Comparison Matrix: Data Lake vs. Data Warehouse
“If a Data warehouse can be thought of as a bottle of water which is cleansed, packaged and structured for easy consumption, a data lake is like a body of water in its natural state.”
Data Warehouses can be viewed as central repositories of integrated data from one or more disparate sources where they store current and historical data. Users can generate reports and comparisons off of this data for both senior management and operational users.
Data Lakes are ideal for operational users due to the structure and ease of use and understanding. Smaller portions are analyst users as they often will revert to source systems to clarify findings and an even smaller portion perform deep analysis, these users are known as data scientist. Often developers need to change or update the warehouse for different user requirements to put in suitable ETL processes to extract the data from sources and bring it into the warehouse. The traditional approach of manually curating the data warehouse, which provides a limited window of view of the data is designed to answer specific questions that are identified at design time and might not make as much sense any more due to the data discovery now playing a major role in many businesses.

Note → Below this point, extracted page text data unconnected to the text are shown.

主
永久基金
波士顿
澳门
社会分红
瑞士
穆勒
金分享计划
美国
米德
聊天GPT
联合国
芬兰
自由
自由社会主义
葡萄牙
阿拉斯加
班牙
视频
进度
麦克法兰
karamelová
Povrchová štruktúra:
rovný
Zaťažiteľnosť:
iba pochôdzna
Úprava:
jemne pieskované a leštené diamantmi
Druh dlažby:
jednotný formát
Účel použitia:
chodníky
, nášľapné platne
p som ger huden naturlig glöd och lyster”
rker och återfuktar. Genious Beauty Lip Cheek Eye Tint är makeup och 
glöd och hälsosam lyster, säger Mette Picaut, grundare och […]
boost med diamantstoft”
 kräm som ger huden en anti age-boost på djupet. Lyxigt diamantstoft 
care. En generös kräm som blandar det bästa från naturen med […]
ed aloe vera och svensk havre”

If you have a well-established data warehouse, don’t throw away all that time and effort spent on creating this to start from scratch on a data lake. Rather look at a hybrid setup where the data lake is setup alongside the data warehouse if your data warehouse suffers from the above mentioned problems.
In a Data Lake, data flows into the lake from various streams, while users have access to the lake to examine, take samples or dive in. Data lakes support each user more equally compared to data warehouses as data scientist can make use of the lake’s large and varied data sets while operational users can make use of more structured views that can be provided. Users are able to perform their own changes without the need for developers however, because users are in the driver seat, they become accountable for mistakes. A data lake excels at providing the ability for data discovery to be performed on your data as this collection of data can be seen as a hub or repository of all data an organisation has. This setup allows users to understand where the data is stored and allows data to be ingested as close to the raw form as possible without any restrictive schema. This enables an unlimited window of view of the data for anyone to run ad-hoc queries and perform cross-source navigation and analysis on the fly. Successful data lakes can respond to these queries in real-time and provide users with an easy and uniform access to the disparate sources of data. A data lake allows for more questions and better answers while allowing any and all data to be captured and stored. However, data storage alone has no impact on effectiveness on business decisions and storage is not infinite or limitless.

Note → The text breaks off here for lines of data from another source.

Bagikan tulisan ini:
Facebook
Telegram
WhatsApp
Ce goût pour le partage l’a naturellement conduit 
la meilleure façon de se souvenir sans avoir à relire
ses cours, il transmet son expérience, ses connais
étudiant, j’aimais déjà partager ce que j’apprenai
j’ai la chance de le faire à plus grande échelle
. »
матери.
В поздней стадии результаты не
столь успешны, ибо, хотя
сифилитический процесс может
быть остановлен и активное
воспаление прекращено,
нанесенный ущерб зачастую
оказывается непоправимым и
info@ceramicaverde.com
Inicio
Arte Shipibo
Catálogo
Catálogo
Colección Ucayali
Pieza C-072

The Hadoop ecosystem is perfect for the adaptability, flexibility and scalability of a data lake as it is able to handle very large volumes of data while being able to handle any data type or structure. Hadoop provides the ability to apply structured views to raw data which allows Hadoop to excel at providing data and insights to all tiers of business users. Due to Hadoops reliance on an open source model, there is a very compelling argument regarding costs and features perspectives to consider when evaluating these two approaches.